**Work to complete**
Please copy out the lines in the entries that contain "Interview".

(Saved data entries)
BEGIN
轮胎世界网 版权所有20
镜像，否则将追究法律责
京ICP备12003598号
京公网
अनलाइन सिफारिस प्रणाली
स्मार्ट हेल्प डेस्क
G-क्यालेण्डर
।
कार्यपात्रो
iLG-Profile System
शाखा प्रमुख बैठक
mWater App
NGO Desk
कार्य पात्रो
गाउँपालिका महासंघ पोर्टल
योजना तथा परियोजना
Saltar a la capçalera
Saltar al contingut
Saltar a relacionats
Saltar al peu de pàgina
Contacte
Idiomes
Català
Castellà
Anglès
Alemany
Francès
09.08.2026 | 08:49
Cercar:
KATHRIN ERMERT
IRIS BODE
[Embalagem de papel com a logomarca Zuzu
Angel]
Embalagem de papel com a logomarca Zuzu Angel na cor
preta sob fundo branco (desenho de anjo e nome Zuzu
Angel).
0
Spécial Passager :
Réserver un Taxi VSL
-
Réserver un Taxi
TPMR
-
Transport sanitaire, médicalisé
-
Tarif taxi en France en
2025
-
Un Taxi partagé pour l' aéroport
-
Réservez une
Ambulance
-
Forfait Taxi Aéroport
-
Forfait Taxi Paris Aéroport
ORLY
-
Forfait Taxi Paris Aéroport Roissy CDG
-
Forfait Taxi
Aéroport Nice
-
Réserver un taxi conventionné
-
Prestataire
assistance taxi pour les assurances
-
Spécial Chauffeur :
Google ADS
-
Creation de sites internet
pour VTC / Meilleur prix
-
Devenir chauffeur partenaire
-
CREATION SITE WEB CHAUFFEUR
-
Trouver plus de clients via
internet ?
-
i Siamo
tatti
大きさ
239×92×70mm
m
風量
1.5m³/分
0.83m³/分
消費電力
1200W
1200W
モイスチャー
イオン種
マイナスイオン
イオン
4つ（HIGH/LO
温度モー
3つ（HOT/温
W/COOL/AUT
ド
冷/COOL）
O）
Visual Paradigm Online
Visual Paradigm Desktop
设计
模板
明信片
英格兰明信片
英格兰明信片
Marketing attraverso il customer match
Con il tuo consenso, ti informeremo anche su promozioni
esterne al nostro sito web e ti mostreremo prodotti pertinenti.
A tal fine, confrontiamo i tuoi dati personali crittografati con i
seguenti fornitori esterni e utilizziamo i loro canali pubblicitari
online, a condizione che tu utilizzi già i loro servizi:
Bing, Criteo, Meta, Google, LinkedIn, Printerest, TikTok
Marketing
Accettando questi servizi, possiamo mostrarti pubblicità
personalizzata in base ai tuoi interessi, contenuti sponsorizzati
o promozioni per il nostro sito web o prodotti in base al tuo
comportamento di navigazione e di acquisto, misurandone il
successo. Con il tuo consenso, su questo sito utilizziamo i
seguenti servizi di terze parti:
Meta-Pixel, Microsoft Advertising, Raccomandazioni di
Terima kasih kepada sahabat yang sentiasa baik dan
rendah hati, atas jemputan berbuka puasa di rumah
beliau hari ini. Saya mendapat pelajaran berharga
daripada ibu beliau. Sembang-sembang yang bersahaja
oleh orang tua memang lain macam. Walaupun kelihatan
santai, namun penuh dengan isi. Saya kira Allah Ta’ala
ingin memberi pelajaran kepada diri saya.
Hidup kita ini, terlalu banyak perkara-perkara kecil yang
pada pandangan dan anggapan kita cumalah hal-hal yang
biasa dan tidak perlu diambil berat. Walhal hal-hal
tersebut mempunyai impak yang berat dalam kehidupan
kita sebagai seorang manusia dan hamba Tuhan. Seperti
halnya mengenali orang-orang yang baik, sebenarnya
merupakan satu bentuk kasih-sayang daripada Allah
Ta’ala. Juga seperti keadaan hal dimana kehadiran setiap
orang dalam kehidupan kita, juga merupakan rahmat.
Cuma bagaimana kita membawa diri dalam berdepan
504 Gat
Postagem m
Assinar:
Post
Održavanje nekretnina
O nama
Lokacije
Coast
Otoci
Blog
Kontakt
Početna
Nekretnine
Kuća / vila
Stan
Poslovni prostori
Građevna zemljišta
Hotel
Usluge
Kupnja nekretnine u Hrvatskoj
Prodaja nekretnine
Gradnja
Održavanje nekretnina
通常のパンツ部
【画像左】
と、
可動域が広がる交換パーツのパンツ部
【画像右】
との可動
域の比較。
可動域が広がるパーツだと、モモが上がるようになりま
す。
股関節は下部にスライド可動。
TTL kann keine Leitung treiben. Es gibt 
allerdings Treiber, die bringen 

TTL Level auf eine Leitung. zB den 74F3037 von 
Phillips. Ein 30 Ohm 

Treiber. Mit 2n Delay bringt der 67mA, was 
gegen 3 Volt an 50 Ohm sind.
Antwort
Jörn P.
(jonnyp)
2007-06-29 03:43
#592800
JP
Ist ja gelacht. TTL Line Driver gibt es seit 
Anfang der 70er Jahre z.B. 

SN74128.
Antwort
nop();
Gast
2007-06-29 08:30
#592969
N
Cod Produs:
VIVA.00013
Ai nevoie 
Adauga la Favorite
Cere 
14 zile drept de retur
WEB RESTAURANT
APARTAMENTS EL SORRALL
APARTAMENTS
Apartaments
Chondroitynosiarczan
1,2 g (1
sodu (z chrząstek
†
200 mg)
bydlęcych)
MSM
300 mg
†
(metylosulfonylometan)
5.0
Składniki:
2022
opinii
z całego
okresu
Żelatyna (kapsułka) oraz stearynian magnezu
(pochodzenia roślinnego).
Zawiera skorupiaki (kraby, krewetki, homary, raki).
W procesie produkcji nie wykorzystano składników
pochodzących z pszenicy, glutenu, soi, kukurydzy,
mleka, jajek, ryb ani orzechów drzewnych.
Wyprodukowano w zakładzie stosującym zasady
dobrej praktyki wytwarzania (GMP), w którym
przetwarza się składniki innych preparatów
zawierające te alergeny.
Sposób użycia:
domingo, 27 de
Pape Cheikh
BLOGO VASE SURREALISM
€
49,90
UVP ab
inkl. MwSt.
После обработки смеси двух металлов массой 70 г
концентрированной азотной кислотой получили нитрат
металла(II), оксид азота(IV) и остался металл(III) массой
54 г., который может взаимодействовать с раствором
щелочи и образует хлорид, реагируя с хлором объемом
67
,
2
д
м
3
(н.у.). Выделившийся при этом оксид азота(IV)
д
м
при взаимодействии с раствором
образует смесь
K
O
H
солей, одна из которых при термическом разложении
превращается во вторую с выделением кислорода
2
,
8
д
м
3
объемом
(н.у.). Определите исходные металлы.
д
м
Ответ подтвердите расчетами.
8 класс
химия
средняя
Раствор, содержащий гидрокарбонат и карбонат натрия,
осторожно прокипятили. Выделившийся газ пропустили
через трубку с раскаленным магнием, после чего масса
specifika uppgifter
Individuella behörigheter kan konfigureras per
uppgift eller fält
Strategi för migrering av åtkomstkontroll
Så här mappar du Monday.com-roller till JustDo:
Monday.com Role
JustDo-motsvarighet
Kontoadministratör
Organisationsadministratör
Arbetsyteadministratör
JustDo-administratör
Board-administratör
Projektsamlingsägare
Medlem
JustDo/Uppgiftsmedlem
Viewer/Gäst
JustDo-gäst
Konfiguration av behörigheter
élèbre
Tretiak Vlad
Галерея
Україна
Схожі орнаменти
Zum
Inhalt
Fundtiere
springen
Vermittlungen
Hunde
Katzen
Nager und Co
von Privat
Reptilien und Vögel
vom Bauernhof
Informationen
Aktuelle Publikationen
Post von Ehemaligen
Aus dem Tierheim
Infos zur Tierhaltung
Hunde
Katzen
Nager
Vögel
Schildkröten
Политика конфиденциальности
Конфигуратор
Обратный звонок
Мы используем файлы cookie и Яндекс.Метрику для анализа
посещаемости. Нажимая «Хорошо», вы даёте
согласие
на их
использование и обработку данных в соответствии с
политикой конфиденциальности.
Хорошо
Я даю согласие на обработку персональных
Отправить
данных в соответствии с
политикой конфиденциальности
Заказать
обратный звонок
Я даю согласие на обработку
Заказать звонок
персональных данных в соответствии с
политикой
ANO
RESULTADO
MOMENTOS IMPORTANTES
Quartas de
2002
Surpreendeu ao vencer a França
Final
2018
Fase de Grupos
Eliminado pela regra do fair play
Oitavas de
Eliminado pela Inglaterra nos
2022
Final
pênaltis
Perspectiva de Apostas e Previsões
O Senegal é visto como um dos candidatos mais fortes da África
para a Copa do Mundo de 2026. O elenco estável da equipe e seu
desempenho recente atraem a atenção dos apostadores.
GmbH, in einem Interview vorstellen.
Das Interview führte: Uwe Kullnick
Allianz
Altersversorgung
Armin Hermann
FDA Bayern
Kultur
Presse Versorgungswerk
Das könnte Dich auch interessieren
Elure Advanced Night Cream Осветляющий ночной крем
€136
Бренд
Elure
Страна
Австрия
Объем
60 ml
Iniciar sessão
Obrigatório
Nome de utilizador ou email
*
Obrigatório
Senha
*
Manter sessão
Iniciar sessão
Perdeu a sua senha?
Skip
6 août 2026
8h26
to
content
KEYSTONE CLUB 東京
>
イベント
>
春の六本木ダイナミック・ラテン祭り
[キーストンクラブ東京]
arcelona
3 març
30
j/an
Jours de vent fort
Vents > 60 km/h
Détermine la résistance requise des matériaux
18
END
**Written response**
GmbH, in einem Interview vorstellen.
Das Interview führte: Uwe Kullnick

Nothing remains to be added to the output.